===== Selected extract
I'm with Thurber Engineering Ltd. it's an environmental and geo-tech
engineering consultancy
and I'm a senior hydrogeologist.
So I deal with problems to do with groundwater
and soil
mostly from a contamination point-of-view but also from a
groundwater supply point of view.
There's a lot of project management skills so putting together
the various components of an investigation,
so you need a driller, you need a lab
and you need to have somebody that can actually go do the work
and then your own reporting time. Now what I do is just a
broad range of investigations, so I do
environmental investigations, land recycling
and environmental cleanup,
groundwater supply investigations, people that want to set up
subdivision, farms or industrial subdivisions, they want to
put in and a little warehouse or factory or something
and they need water well
or they need a septic field assessment. That kind of thing, so I do those.
Then there's towns, villages, they have lagoons
for waste lagoons or landfills
and those liners, those require permeability assessments to make sure
that they're tight and they don't leak.
==========
===== Data extract
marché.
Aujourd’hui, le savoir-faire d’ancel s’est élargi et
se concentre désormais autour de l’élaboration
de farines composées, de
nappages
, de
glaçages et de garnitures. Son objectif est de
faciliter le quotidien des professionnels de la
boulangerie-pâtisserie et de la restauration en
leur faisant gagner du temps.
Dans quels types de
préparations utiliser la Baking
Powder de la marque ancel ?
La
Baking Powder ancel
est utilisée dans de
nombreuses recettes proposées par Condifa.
==========
▶ **Task set**
A. From the hydrogeologist transcript, copy the part that begins at the words "There's a lot" and stops after "I do those.", switching "driller" to "surveyor".
B. According to the hydrogeologist transcript, what kind of assessment do the liners of waste lagoons and landfills require?

▶ **Solutions in order**
A.
There's a lot of project management skills so putting together
the various components of an investigation,
so you need a surveyor, you need a lab
and you need to have somebody that can actually go do the work
and then your own reporting time. Now what I do is just a
broad range of investigations, so I do
environmental investigations, land recycling
and environmental cleanup,
groundwater supply investigations, people that want to set up
subdivision, farms or industrial subdivisions, they want to
put in and a little warehouse or factory or something
and they need water well
or they need a septic field assessment. That kind of thing, so I do those.

B. Permeability assessments, to make sure the liners are tight and don't leak.